Restoring Flows: Financing the Next Generation of Water Systems
All around us, the chorus of voices calling for renewed investment in our nation’s critical water infrastructure is growing. Yet while the calls amplify, harmony remains elusive.
There is widespread agreement that our water systems desperately need investment if they are to sustain the critical services they provide to economies. As to how those systems should perform, how we should pay for them and how we should value them—there, unanimity dissolves. Yet no matter what price tag we attach to this problem, and no matter what solution we define, one thing is certain: the scale of investment needed demands cooperation rarely experienced in the world of water.
Somehow, we must broker comity and a shared sense of mutual interest between those who use water, those who provide it, those who build and finance our water systems, and those who advocate for the protection of the natural systems that also rely on “our” water.
Our objective is to identify the pathways to this unprecedented cooperation by illuminating the work that is already underway, from the forests of the Mountain West to the vacant lots of the Postindustrial Northeast. By connecting these disparate stories of innovation, experimentation and advocacy we hope to create opportunities for the creation of shared pursuits beyond the boundaries of politics, watersheds and economic sectors that typically define our relationship to water.
This document originates from a convening of water providers, finance experts and NGOs in August 2011, as part of The Johnson Foundation’s Charting New Waters. That convening informed Financing Sustainable Water Infrastructure, which captured the many concepts that flowed from that diverse gathering. With support from the Russell Family Foundation, Ceres and American Rivers were able to continue that dialogue beyond Wingspread, in a series of interviews conducted during the winter of 2012. This document is an attempt to distill those ideas into a set of high‐priority, high‐impact strategies that can be jointly pursued by the many stakeholders who have a stake in shaping a more prosperous water future: the utilities who provide water, the financial intermediaries who help capital flow to those water providers, the investors who provide that capital, the NGOs who advocate for better water stewardship and job creation through infrastructure investments, and the foundations who enable cooperation across sectors.
The strategies we outline can bring together environmentalists, economists, water utilities, water users, financial institutions, foundations, investors and labor groups to articulate the value of our water systems to a spending‐weary public; to reform the ossified tenets of modern accounting and finance to recognize the crucial role our natural systems play in delivering secure water supplies; and to invigorate investment in the restoration of natural systems and the renewal of urban neighborhoods, which we now know to be part of our water system.

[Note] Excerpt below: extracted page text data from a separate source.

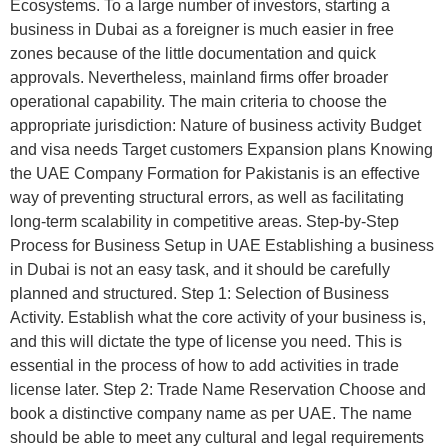
Ecosystems. To a large number of investors, starting a
business in Dubai as a foreigner is much easier in free
zones because of the little documentation and quick
approvals. Nevertheless, mainland firms offer broader
operational capability. The main criteria to choose the
appropriate jurisdiction: Nature of business activity Budget
and visa needs Target customers Expansion plans Knowing
the UAE Company Formation for Pakistanis is an effective
way of preventing structural errors, as well as facilitating
long-term scalability in competitive areas. Step-by-Step
Process for Business Setup in UAE Establishing a business
in Dubai is not an easy task, and it should be carefully
planned and structured. Step 1: Selection of Business
Activity. Establish what the core activity of your business is,
and this will dictate the type of license you need. This is
essential in the process of how to add activities in trade
license later. Step 2: Trade Name Reservation Choose and
book a distinctive company name as per UAE. The name
should be able to meet any cultural and legal requirements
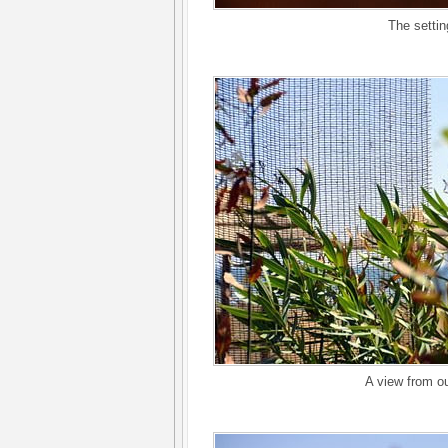
The setting
A view from ou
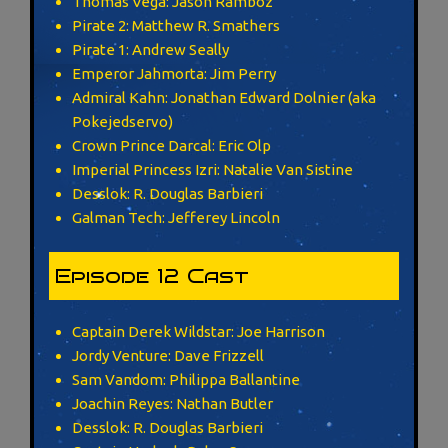
Thomas Vega: Jason Ramboz
Pirate 2: Matthew R. Smathers
Pirate 1: Andrew Seally
Emperor Jahmorta: Jim Perry
Admiral Kahn: Jonathan Edward Dolnier (aka
Pokejedservo)
Crown Prince Darcal: Eric Olp
Imperial Princess Izri: Natalie Van Sistine
Desslok: R. Douglas Barbieri
Galman Tech: Jefferey Lincoln
Episode 12 Cast
Captain Derek Wildstar: Joe Harrison
Jordy Venture: Dave Frizzell
Sam Vandom: Philippa Ballantine
Joachin Reyes: Nathan Butler
Desslok: R. Douglas Barbieri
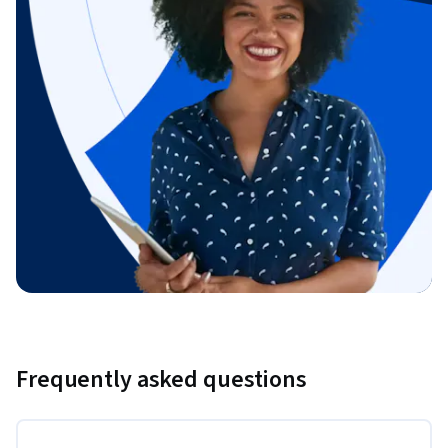
Frequently asked questions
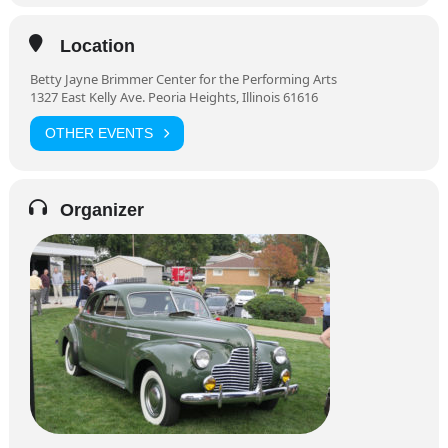
Location
Betty Jayne Brimmer Center for the Performing Arts
1327 East Kelly Ave. Peoria Heights, Illinois 61616
OTHER EVENTS
Organizer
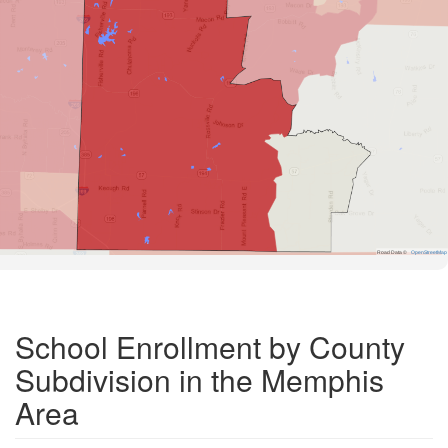
Road Data ©
OpenStreetMap
School Enrollment by County
Subdivision in the Memphis
Area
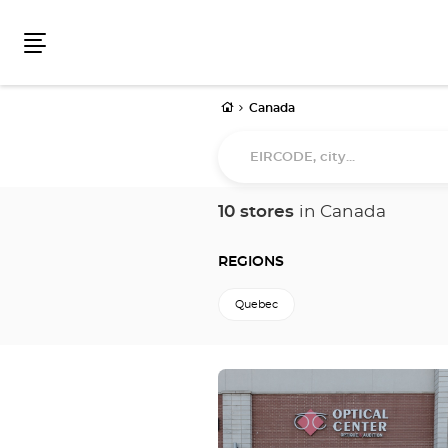
Menu
Home
Canada
EIRCODE,
city...
10 stores
in Canada
REGIONS
Quebec
Press
the
ENTER
key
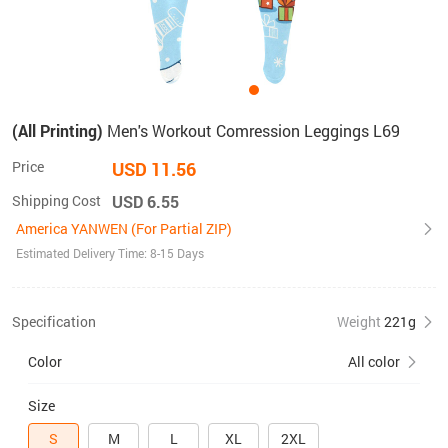
(All Printing)
Men's Workout Comression Leggings L69
Price
USD 11.56
Shipping Cost
USD 6.55
America YANWEN (For Partial ZIP)
Estimated Delivery Time: 8-15 Days
Specification
Weight
221g
Color
All color
Size
S
M
L
XL
2XL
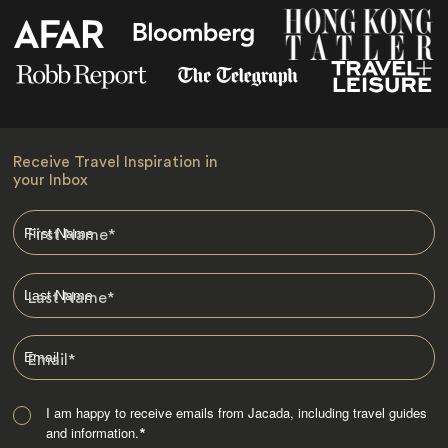
Receive Travel Inspiration in
your Inbox
First Name
*
Last Name
*
Email
*
I am happy to receive emails from Jacada, including travel guides
and information.
*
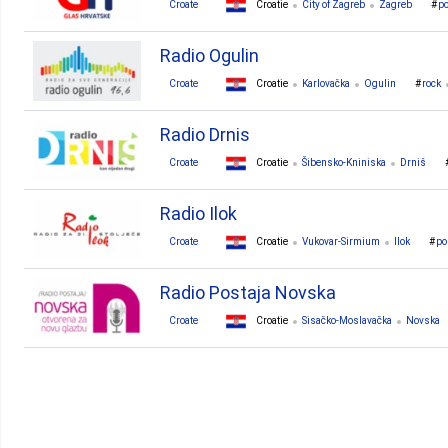
Croate
Croatie
City of Zagreb
Zagreb
p
Radio Ogulin
Croate
Croatie
Karlovačka
Ogulin
rock
Radio Drnis
Croate
Croatie
Šibensko-Kniniska
Drniš
Radio Ilok
Croate
Croatie
Vukovar-Sirmium
Ilok
po
Radio Postaja Novska
Croate
Croatie
Sisačko-Moslavačka
Novska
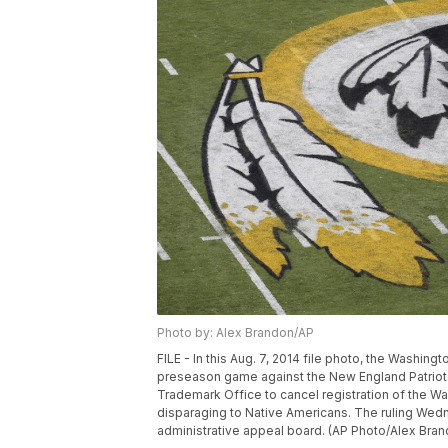
Photo by: Alex Brandon/AP
FILE - In this Aug. 7, 2014 file photo, the Washin
preseason game against the New England Patriots
Trademark Office to cancel registration of the W
disparaging to Native Americans. The ruling Wedn
administrative appeal board. (AP Photo/Alex Bran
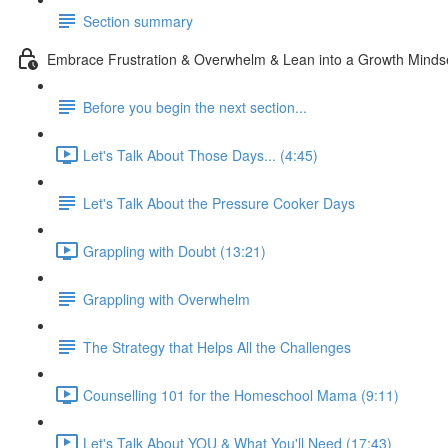
Section summary
Embrace Frustration & Overwhelm & Lean into a Growth Minds
Before you begin the next section...
Let's Talk About Those Days... (4:45)
Let's Talk About the Pressure Cooker Days
Grappling with Doubt (13:21)
Grappling with Overwhelm
The Strategy that Helps All the Challenges
Counselling 101 for the Homeschool Mama (9:11)
Let's Talk About YOU & What You'll Need (17:43)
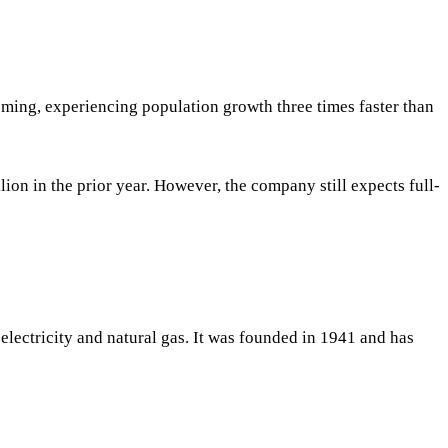
yoming, experiencing population growth three times faster than
ion in the prior year. However, the company still expects full-
electricity and natural gas. It was founded in 1941 and has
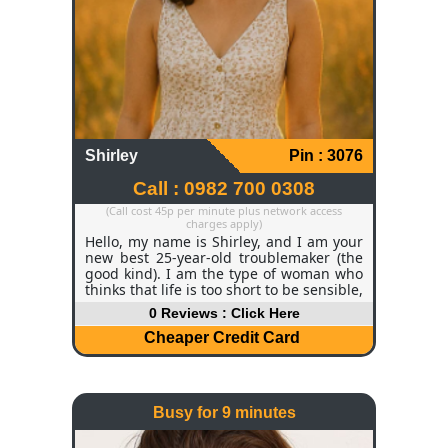
Shirley
Pin : 3076
Call : 0982 700 0308
(Call cost 45p per minute plus network access
charges apply)
Hello, my name is Shirley, and I am your
new best 25-year-old troublemaker (the
good kind). I am the type of woman who
thinks that life is too short to be sensible,
so I love to laugh, flirt, and dance like
0 Reviews : Click Here
nobody is watching. My hair is soft, curly,
dark brown, and my eyes are bright
Cheaper Credit Card
hazel, and they look as though they are
smiling even before I speak, and my
personality is the kind of sunshine with a
mischievous side. I am active, inquisitive,
Busy for 9 minutes
and somewhat unpredictable - in the
good way. A Little About Me I am a proud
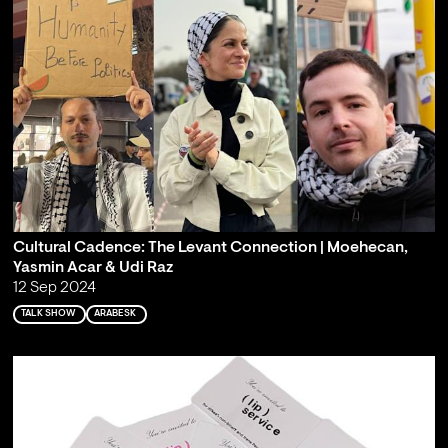
Cultural Cadence: The Levant Connection | Moehecan,
Yasmin Acar & Udi Raz
12 Sep 2024
TALK SHOW
ARABESK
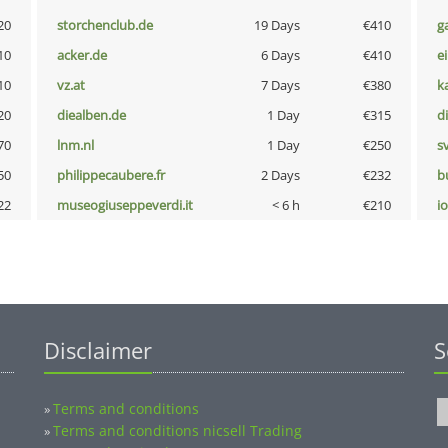
20
storchenclub.de
19 Days
€410
g
10
acker.de
6 Days
€410
e
10
vz.at
7 Days
€380
k
20
diealben.de
1 Day
€315
d
70
lnm.nl
1 Day
€250
s
50
philippecaubere.fr
2 Days
€232
b
22
museogiuseppeverdi.it
< 6 h
€210
i
Disclaimer
S
Terms and conditions
»
Terms and conditions nicsell Trading
»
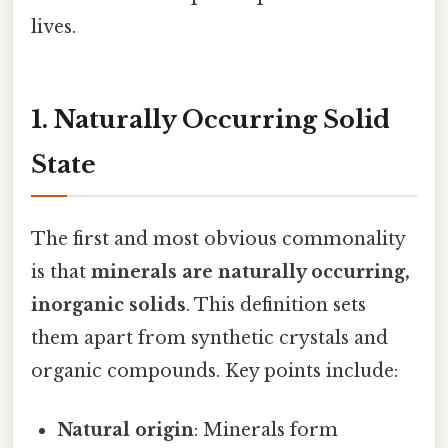
lives.
1. Naturally Occurring Solid
State
The first and most obvious commonality
is that
minerals are naturally occurring,
inorganic solids
. This definition sets
them apart from synthetic crystals and
organic compounds. Key points include:
Natural origin
: Minerals form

The challenges before us are immense, but the rewards larger still: creating jobs that cannot be outsourced, revitalizing long‐degraded urban communities, restoring the health of polluted waterways so they can create cultural meaning and economic vitality, and bolstering the resilience of natural systems that protect our water supplies.
We hope this is a faithful translation of the messages we heard from the many individuals and organizations working across the country to revitalize our nation’s most critical assets. We do not intend for this document to be an exhaustive inventory of issues, opportunities or actors, and the examples we provide may be illustrative more than comprehensive. Undoubtedly there are many efforts, consistent in spirit, which have not been captured through our research. We hope this report, through its examples, will serve as a useful starting point for strategic cooperation. While the details may depreciate, we hope this basic framework will only gain in value as we realize the economic prosperity, the human dignity and environmental vitality we can achieve by pursuing one simple goal: clean water for all.